Neukirchen-Vluyn plant Livestreams für mehr Transparenz in der Kommunalpolitik
Philipp KrügerNeukirchen-Vluyn plant Livestreams für mehr Transparenz in der Kommunalpolitik
Lokale politische Gruppen in Neukirchen-Vluyn haben einen Antrag eingebracht, künftig alle öffentlichen Sitzungen per Livestream zu übertragen. Die Grünen, die SPD und die Linke haben den gemeinsamen Vorschlag vorgelegt, um die Bürgerbeteiligung und Transparenz in der Kommunalpolitik zu stärken.
Über den Antrag wird am 8. Juli 2026 im Haupt- und Finanzausschuss beraten. Die Verwaltung wurde beauftragt, die rechtlichen, technischen und finanziellen Voraussetzungen für die Umsetzung der Livestreams zu prüfen.
Befürworter argumentieren, dass Livestreams insbesondere Anwohnern mit eingeschränkter Mobilität, Betreuungspflichten oder Schichtarbeit zugutekämen. Elke Buttkereit, Fraktionsvorsitzende der SPD, betonte, Demokratie lebe von Teilhabe und Transparenz – Livestreams würden es mehr Menschen ermöglichen, sich über lokale Entscheidungen zu informieren und einzubringen.
Alina Böhme und Christian Pelikan, die beiden Sprecher der Grünen, erklärten, Kommunalpolitik müsse die Menschen dort erreichen, wo sie sind. Livestreams würden ihrer Ansicht nach das Vertrauen in die Arbeit des Rates stärken. Diane Vormann, Fraktionschefin der Linken, ergänzte, politische Informationen müssten für alle zugänglich sein – Livestreams würden die Kommunalpolitik offener und bürgernäher gestalten.

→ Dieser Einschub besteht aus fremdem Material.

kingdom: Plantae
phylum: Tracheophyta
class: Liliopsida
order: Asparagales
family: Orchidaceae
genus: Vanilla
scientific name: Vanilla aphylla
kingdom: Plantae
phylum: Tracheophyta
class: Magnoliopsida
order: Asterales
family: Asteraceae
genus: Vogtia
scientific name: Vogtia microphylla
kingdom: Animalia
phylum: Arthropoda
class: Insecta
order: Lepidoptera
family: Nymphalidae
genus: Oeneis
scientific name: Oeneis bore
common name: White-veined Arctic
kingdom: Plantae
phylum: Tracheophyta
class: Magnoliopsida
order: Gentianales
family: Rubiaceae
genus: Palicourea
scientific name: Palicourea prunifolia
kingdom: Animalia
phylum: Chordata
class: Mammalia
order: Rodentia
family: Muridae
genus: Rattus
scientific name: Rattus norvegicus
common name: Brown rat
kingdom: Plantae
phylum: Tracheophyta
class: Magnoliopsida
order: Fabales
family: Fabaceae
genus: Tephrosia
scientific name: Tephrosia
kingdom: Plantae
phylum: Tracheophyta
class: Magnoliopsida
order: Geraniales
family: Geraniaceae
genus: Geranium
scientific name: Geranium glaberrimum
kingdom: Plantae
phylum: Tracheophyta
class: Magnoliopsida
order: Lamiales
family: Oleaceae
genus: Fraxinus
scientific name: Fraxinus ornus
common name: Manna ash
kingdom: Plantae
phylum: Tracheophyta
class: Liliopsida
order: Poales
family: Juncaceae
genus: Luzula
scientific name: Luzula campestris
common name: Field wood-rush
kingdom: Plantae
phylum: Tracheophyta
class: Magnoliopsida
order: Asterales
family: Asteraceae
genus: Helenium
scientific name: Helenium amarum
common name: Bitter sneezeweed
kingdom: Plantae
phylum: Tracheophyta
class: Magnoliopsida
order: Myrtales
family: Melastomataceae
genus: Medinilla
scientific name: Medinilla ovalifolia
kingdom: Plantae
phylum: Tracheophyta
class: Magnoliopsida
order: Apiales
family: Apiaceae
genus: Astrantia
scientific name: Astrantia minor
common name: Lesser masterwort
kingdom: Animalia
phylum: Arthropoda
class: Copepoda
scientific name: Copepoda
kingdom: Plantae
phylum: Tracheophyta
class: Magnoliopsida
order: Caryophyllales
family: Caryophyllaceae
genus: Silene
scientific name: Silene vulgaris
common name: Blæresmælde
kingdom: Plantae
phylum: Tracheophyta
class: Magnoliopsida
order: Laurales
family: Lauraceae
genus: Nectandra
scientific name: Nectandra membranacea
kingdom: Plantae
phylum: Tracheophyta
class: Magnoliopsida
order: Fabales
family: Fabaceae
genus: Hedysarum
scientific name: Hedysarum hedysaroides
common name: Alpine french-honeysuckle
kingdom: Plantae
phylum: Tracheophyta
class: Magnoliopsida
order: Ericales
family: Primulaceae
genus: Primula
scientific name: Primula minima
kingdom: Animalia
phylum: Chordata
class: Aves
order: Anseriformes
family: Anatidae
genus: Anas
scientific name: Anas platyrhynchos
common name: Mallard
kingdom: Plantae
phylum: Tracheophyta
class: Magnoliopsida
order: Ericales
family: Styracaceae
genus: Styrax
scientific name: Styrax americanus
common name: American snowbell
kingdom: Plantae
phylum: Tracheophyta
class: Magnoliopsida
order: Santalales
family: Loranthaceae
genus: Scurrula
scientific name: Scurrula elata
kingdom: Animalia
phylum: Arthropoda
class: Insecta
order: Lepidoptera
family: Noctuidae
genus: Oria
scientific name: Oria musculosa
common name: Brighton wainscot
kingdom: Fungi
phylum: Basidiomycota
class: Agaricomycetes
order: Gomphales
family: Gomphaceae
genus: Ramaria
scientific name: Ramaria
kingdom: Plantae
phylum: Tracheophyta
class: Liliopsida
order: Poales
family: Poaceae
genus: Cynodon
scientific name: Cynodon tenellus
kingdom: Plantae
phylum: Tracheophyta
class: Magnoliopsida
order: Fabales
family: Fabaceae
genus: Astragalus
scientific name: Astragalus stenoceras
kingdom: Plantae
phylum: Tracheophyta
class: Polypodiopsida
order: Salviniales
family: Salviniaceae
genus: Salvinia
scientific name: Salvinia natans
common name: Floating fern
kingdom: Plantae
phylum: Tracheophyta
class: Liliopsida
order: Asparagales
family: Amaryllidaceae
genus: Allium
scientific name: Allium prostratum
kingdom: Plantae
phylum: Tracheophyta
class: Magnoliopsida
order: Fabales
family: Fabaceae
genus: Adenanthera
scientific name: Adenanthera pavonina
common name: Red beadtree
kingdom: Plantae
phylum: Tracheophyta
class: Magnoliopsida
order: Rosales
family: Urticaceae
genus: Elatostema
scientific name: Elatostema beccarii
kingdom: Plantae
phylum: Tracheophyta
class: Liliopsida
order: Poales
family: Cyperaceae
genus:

Ziel des Antrags ist es, öffentliche Sitzungen in Neukirchen-Vluyn moderner und barrierefreier zu gestalten. Wird der Vorschlag angenommen, soll die Verwaltung die Machbarkeit der Livestream-Übertragungen weiter ausloten. Die Neuerung könnte eine breitere Bürgerbeteiligung an der lokalen Politik ermöglichen.